→ Data excerpts
—————
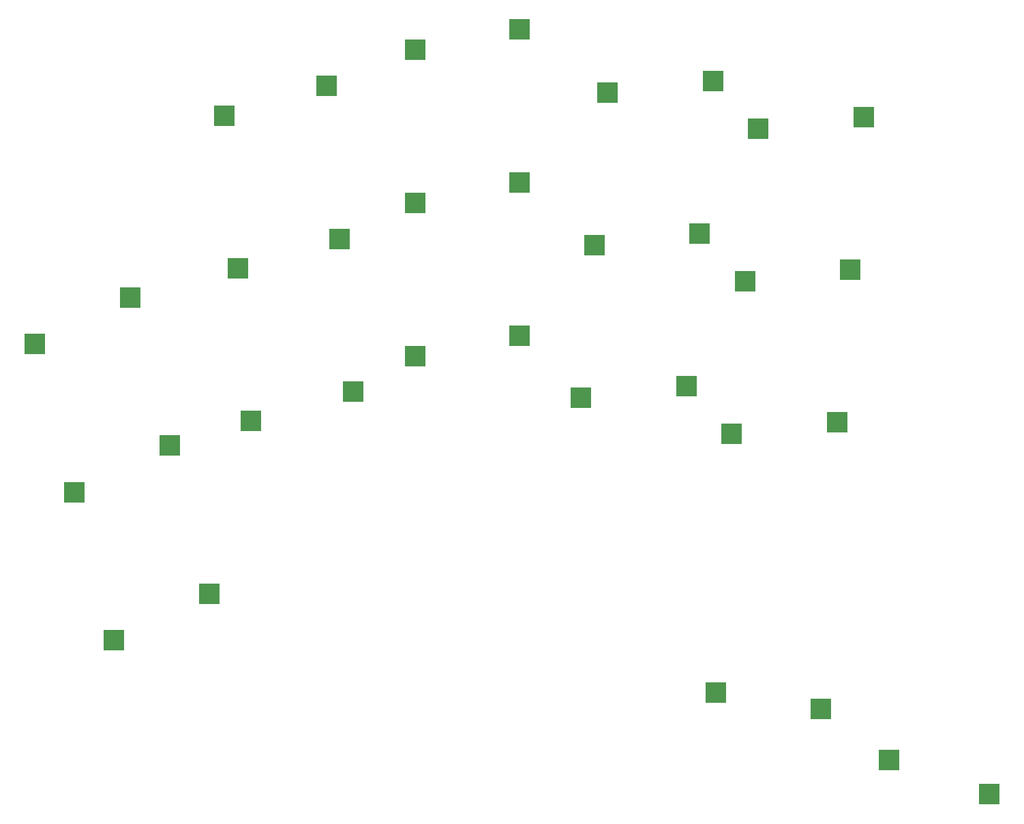
<source format=gbr>
%TF.GenerationSoftware,KiCad,Pcbnew,(6.0.2-0)*%
%TF.CreationDate,2022-05-20T19:03:11-07:00*%
%TF.ProjectId,adux_take_2,61647578-5f74-4616-9b65-5f322e6b6963,v1.0.0*%
%TF.SameCoordinates,Original*%
%TF.FileFunction,Paste,Bot*%
%TF.FilePolarity,Positive*%
%FSLAX46Y46*%
G04 Gerber Fmt 4.6, Leading zero omitted, Abs format (unit mm)*
G04 Created by KiCad (PCBNEW (6.0.2-0)) date 2022-05-20 19:03:11*
%MOMM*%
%LPD*%
G01*
G04 APERTURE LIST*
%ADD10R,2.550000X2.500000*%
G04 APERTURE END LIST*
D10*
%TO.C,S1*%
X6099091Y40458D03*
X17928214Y5839663D03*
%TD*%
%TO.C,S3*%
X1168588Y18441345D03*
X12997711Y24240550D03*
%TD*%
%TO.C,S5*%
X-3761914Y36842232D03*
X8067209Y42641437D03*
%TD*%
%TO.C,S7*%
X23122254Y27308969D03*
X35778687Y30965966D03*
%TD*%
%TO.C,S9*%
X21461937Y46286478D03*
X34118370Y49943475D03*
%TD*%
%TO.C,S11*%
X19801620Y65263987D03*
X32458053Y68920984D03*
%TD*%
%TO.C,S13*%
X43481943Y35306243D03*
X56408943Y37846243D03*
%TD*%
%TO.C,S15*%
X43481943Y54356243D03*
X56408943Y56896243D03*
%TD*%
%TO.C,S17*%
X43481943Y73406243D03*
X56408943Y75946243D03*
%TD*%
%TO.C,S19*%
X64061927Y30182720D03*
X77161112Y31586392D03*
%TD*%
%TO.C,S21*%
X65722244Y49160229D03*
X78821429Y50563901D03*
%TD*%
%TO.C,S23*%
X67382561Y68137738D03*
X80481746Y69541410D03*
%TD*%
%TO.C,S25*%
X82792494Y25699851D03*
X95891679Y27103523D03*
%TD*%
%TO.C,S27*%
X84452811Y44677360D03*
X97551996Y46081032D03*
%TD*%
%TO.C,S29*%
X86113128Y63654869D03*
X99212313Y65058541D03*
%TD*%
%TO.C,S31*%
X80876872Y-6508570D03*
X93893010Y-8543045D03*
%TD*%
%TO.C,S33*%
X102329136Y-14865086D03*
X114794246Y-19128882D03*
%TD*%
M02*

</source>
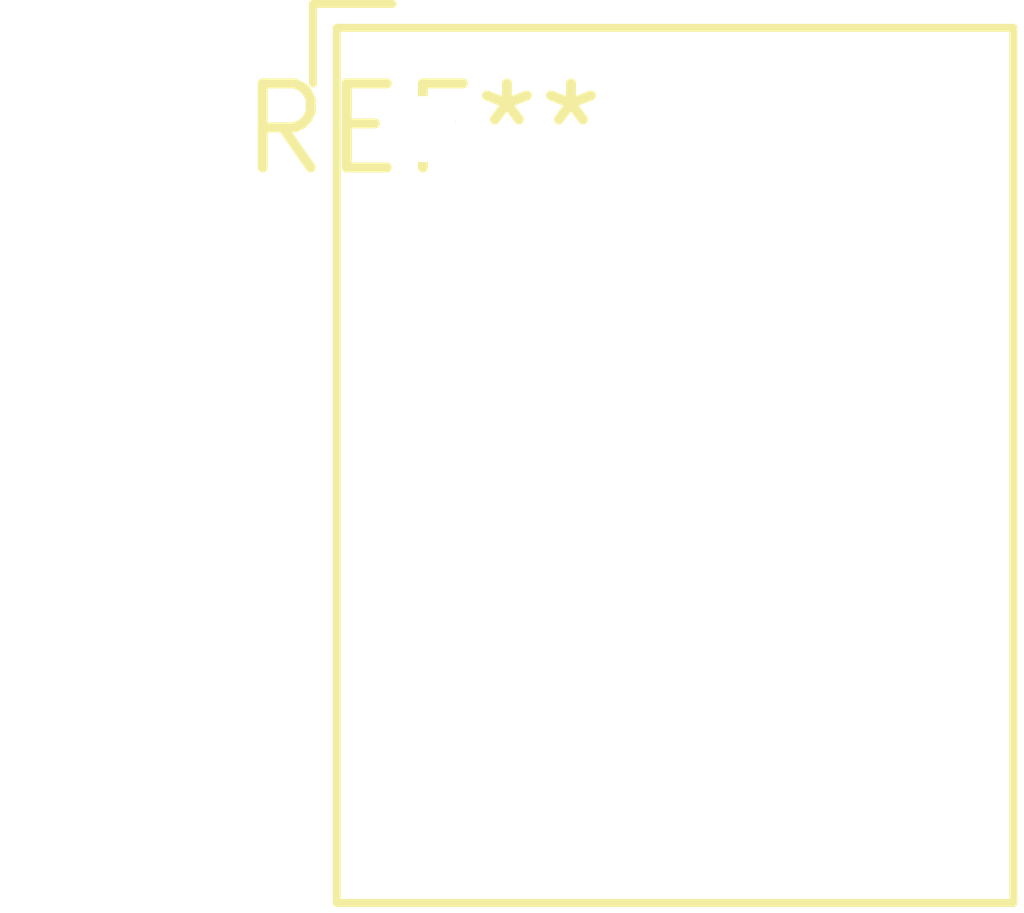
<source format=kicad_pcb>
(kicad_pcb (version 20240108) (generator pcbnew)

  (general
    (thickness 1.6)
  )

  (paper "A4")
  (layers
    (0 "F.Cu" signal)
    (31 "B.Cu" signal)
    (32 "B.Adhes" user "B.Adhesive")
    (33 "F.Adhes" user "F.Adhesive")
    (34 "B.Paste" user)
    (35 "F.Paste" user)
    (36 "B.SilkS" user "B.Silkscreen")
    (37 "F.SilkS" user "F.Silkscreen")
    (38 "B.Mask" user)
    (39 "F.Mask" user)
    (40 "Dwgs.User" user "User.Drawings")
    (41 "Cmts.User" user "User.Comments")
    (42 "Eco1.User" user "User.Eco1")
    (43 "Eco2.User" user "User.Eco2")
    (44 "Edge.Cuts" user)
    (45 "Margin" user)
    (46 "B.CrtYd" user "B.Courtyard")
    (47 "F.CrtYd" user "F.Courtyard")
    (48 "B.Fab" user)
    (49 "F.Fab" user)
    (50 "User.1" user)
    (51 "User.2" user)
    (52 "User.3" user)
    (53 "User.4" user)
    (54 "User.5" user)
    (55 "User.6" user)
    (56 "User.7" user)
    (57 "User.8" user)
    (58 "User.9" user)
  )

  (setup
    (pad_to_mask_clearance 0)
    (pcbplotparams
      (layerselection 0x00010fc_ffffffff)
      (plot_on_all_layers_selection 0x0000000_00000000)
      (disableapertmacros false)
      (usegerberextensions false)
      (usegerberattributes false)
      (usegerberadvancedattributes false)
      (creategerberjobfile false)
      (dashed_line_dash_ratio 12.000000)
      (dashed_line_gap_ratio 3.000000)
      (svgprecision 4)
      (plotframeref false)
      (viasonmask false)
      (mode 1)
      (useauxorigin false)
      (hpglpennumber 1)
      (hpglpenspeed 20)
      (hpglpendiameter 15.000000)
      (dxfpolygonmode false)
      (dxfimperialunits false)
      (dxfusepcbnewfont false)
      (psnegative false)
      (psa4output false)
      (plotreference false)
      (plotvalue false)
      (plotinvisibletext false)
      (sketchpadsonfab false)
      (subtractmaskfromsilk false)
      (outputformat 1)
      (mirror false)
      (drillshape 1)
      (scaleselection 1)
      (outputdirectory "")
    )
  )

  (net 0 "")

  (footprint "Sx39-1xxxxx" (layer "F.Cu") (at 0 0))

)

</source>
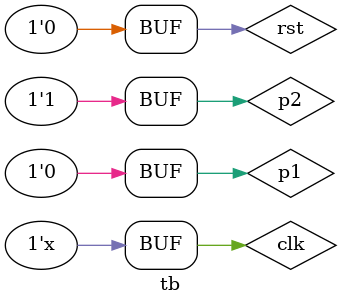
<source format=v>
module Light_System(rst,clk,p1,p2,led1,led2,led3);
input rst,clk,p1,p2;
output reg led1,led2,led3;
reg[1:0] state_reg;
reg[1:0] next_reg;
parameter s0=2'b00;
parameter s1=2'b01;
parameter s2=2'b10;
parameter s3=2'b11;
initial led1=0;
initial led2=0;
initial led3=0;
initial state_reg=s0;
//*****************************************************
always @(posedge clk,posedge rst)begin
if(rst)
state_reg<=s0;
else
state_reg<=next_reg;
end
//*****************************************************
always @(state_reg,p1,p2)begin // the logic of next state && output

case(state_reg)
/***************/
s0: begin
if( (p1 &&!p2 ) || (!p1 &&p2 ) ) begin
next_reg<=s1;
led1<=1;
led2<=0;
led3<=0;
end
end
/**************/
s1: begin
if(p1&&!p2)begin
next_reg<=s2;
led1<=0;
led2<=1;
led3<=0;
end
else if(!p1&&p2) begin
next_reg<=s3;
led1<=0;
led2<=0;
led3<=1;
end
end
/**************/
s2: begin
if((p1 &&!p2 ) || (!p1 &&p2 ))begin
next_reg<=s0;
led1<=0;
led2<=0;
led3<=0;
end
end
/**************/
s3: begin
if((p1 &&!p2 ) || (!p1 &&p2 ))begin
next_reg<=s0;
led1<=0;
led2<=0;
led3<=0;
end
end
/**************/
endcase

end
//*****************************************************
endmodule

module tb();
reg rst;
reg clk;
reg p1;
reg p2;
wire led1;
wire led2;
wire led3;
Light_System obj (rst,clk,p1,p2,led1,led2,led3);

always begin
#5 clk=~clk;
end
initial begin
rst=1;
clk=0;
p1=0;
p2=0;
// here is s0
#10
rst =0;
p1=1;
p2=0;
// here is s1
#10
p1=1;
p2=0;
// here is s2
#10
p1=0;
p2=1;
// here is s0 again
end
endmodule
</source>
—————
→ Try it
Within these records, how many lines include the word "Adhes"? The reply should be that number alone.

→ Response to the exercise
2